[O QUE FAZER]
[1] Repita o trecho sobre estabelecer limites desde “Embora seja difícil, estabelecer” até “lançada em janeiro.”, incluindo essas últimas palavras.
[2] No trecho sobre estabelecer limites, qual cargo Amy Wilson decidiu deixar?

[TRECHO PARA LEITURA]
---*---
Pedimos a ela e a outros especialistas em saúde mental que compartilhassem algumas estratégias.
Embora seja difícil, estabelecer limites é importante para preservação da saúde mental. Foto: Sonia Pulido/The New York Times


Entenda por que dizer “não” é desconfortável

Amy Wilson, 54 anos, diz que é alguém que sempre agradou às pessoas. Mas, no início da pandemia, ela se viu sobrecarregada por cuidar de uma criança com um problema de saúde crônico. Pela primeira vez, ela teve de aprender a se sentir à vontade para dizer “não”.

Quando anunciou a difícil decisão de deixar o cargo de presidente do conselho de uma organização onde era voluntária, ela disse que tudo o que ouviu foi um “silêncio estranho”.

“A parte difícil, se você gosta de agradar, é não preencher esse silêncio. Não dizer: ‘Ah, mas tudo bem, pode deixar que vou dar um jeito’”, comenta Amy, autora de Happy to Help, uma coletânea de ensaios sobre o assunto que será lançada em janeiro.

Estabelecer limites pode ser um desafio porque somos criaturas inerentemente sociais, diz Kathleen Smith, terapeuta e autora de True to You.

É “automático” para o cérebro humano se preocupar com o que os outros pensam, afirma Kathleen, “e por uma boa razão! Fomos projetados para cooperar e manter as pessoas calmas e felizes”.

Compreender isso pode lhe dar coragem para estabelecer limites, sejam eles grandes – como dizer não em um local de trabalho que impõe mais trabalho do que você consegue suportar, exemplifica Kathleen – ou relativamente pequenos, como não atender ao telefonema da sua mãe quando você tem um monte de coisas para fazer, mesmo que isso a deixe um pouco ansiosa, acrescenta.


Ofereça contexto, mas não muito

“‘Não’ é uma frase com começo, meio e fim”.

Gregory Scott Brown, psiquiatra e autor de The Self-Healing Mind, ouve muito essa frase. “Soa bonito”, comenta. “Mas acho que, na vida real, é muito difícil simplesmente dizer ‘não’ a todo mundo”.
---*---
[DADOS EXTRAÍDOS]
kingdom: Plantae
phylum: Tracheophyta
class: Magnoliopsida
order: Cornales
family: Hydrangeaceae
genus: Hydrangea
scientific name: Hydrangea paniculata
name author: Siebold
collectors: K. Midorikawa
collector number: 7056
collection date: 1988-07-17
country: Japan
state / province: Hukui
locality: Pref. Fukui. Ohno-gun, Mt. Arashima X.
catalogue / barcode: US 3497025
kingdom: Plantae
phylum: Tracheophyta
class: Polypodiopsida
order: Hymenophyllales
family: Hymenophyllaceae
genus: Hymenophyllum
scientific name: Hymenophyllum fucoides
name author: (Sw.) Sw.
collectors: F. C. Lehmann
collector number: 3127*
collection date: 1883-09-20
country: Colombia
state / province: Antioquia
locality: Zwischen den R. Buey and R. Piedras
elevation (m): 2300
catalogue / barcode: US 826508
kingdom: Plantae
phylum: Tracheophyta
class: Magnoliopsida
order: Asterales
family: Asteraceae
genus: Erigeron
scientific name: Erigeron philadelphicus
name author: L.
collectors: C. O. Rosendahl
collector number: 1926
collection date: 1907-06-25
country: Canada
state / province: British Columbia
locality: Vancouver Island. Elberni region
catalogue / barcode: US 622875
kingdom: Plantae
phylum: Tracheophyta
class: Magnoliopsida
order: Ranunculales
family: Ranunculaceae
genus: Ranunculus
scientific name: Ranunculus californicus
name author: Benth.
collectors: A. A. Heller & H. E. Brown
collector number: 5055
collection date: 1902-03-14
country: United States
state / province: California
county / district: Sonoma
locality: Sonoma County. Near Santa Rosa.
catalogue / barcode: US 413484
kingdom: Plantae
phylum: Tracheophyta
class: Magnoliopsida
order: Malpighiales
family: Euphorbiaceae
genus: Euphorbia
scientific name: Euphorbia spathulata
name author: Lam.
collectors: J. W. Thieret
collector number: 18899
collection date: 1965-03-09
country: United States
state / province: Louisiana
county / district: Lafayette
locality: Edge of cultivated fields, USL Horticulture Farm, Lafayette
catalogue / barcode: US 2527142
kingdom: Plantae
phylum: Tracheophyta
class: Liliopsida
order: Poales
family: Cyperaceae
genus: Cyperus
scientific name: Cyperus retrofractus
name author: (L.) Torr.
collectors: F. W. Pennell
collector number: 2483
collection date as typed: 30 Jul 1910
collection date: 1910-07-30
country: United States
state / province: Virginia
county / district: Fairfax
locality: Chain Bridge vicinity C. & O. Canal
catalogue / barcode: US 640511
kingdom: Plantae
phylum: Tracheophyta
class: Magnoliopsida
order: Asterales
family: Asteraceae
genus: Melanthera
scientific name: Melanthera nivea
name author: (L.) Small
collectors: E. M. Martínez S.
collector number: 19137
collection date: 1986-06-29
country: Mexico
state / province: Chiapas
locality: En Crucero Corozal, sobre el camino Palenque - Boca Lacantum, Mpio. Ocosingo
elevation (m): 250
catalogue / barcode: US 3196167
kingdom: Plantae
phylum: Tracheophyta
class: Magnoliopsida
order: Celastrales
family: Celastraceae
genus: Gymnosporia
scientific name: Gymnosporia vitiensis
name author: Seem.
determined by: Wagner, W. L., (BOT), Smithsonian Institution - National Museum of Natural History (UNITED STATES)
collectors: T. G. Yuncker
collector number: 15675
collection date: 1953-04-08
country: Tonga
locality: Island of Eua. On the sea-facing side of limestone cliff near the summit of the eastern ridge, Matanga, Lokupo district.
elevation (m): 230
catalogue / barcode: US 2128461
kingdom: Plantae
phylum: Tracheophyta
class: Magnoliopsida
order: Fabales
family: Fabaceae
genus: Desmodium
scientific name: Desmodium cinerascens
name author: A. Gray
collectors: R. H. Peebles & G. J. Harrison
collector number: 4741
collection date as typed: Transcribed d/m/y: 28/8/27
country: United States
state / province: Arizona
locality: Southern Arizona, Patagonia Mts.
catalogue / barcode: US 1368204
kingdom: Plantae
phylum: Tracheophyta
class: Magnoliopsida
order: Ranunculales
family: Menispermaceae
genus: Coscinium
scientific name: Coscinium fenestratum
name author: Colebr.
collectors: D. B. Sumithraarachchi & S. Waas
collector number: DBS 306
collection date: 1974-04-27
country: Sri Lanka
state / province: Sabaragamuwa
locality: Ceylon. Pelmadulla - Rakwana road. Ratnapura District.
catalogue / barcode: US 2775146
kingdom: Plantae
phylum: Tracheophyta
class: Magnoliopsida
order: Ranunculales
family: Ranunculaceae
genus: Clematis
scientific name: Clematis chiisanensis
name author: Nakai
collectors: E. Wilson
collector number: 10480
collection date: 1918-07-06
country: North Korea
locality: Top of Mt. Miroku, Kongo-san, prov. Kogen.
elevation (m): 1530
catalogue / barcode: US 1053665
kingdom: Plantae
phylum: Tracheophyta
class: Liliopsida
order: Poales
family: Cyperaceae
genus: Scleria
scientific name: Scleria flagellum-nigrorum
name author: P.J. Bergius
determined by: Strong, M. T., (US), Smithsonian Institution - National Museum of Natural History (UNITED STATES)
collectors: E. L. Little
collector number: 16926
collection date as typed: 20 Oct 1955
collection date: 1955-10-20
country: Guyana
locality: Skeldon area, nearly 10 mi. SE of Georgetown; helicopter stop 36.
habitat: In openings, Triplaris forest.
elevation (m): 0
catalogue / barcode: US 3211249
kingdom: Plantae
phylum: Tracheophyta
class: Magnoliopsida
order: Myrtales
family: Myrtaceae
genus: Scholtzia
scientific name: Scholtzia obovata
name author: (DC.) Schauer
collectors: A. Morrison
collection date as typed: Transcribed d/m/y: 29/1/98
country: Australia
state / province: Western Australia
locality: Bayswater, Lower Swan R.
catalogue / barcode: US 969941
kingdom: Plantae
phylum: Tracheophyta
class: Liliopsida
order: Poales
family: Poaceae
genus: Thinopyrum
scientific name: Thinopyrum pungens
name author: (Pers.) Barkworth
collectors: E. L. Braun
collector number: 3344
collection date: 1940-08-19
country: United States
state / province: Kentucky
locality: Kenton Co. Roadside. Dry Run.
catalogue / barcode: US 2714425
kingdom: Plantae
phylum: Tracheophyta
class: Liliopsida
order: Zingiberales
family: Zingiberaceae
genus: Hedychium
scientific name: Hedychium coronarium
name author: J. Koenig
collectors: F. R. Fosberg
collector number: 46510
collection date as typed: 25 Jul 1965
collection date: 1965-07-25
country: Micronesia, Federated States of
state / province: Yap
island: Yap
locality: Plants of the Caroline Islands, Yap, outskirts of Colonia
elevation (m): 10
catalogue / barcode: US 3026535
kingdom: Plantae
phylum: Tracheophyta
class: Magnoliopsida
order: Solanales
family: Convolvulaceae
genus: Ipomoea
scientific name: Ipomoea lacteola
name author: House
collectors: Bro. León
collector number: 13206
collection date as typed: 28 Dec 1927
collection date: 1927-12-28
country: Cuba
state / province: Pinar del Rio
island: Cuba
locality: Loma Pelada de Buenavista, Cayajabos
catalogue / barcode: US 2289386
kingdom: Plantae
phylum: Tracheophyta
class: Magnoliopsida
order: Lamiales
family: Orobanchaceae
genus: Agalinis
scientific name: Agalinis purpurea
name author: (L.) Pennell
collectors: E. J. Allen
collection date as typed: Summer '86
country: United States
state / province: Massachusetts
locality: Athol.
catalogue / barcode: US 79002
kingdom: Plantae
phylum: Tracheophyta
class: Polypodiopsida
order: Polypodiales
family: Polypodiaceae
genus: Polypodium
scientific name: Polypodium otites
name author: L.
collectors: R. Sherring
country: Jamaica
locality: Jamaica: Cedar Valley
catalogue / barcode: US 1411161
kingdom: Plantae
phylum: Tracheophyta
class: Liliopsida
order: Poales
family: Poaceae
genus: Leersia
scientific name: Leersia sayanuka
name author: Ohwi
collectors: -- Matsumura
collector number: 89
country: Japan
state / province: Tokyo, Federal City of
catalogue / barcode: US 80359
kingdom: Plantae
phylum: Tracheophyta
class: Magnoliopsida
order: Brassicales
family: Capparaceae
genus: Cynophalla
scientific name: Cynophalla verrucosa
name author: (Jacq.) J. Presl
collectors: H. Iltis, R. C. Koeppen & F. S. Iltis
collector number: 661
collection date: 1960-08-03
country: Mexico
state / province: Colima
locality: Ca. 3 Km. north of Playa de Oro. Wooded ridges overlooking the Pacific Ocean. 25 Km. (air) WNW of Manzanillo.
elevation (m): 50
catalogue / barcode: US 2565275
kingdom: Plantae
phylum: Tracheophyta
---*---
[RESPOSTAS POR TAREFA]
[1]
Embora seja difícil, estabelecer limites é importante para preservação da saúde mental. Foto: Sonia Pulido/The New York Times


Entenda por que dizer “não” é desconfortável

Amy Wilson, 54 anos, diz que é alguém que sempre agradou às pessoas. Mas, no início da pandemia, ela se viu sobrecarregada por cuidar de uma criança com um problema de saúde crônico. Pela primeira vez, ela teve de aprender a se sentir à vontade para dizer “não”.

Quando anunciou a difícil decisão de deixar o cargo de presidente do conselho de uma organização onde era voluntária, ela disse que tudo o que ouviu foi um “silêncio estranho”.

“A parte difícil, se você gosta de agradar, é não preencher esse silêncio. Não dizer: ‘Ah, mas tudo bem, pode deixar que vou dar um jeito’”, comenta Amy, autora de Happy to Help, uma coletânea de ensaios sobre o assunto que será lançada em janeiro.

[2] O de presidente do conselho de uma organização onde era voluntária.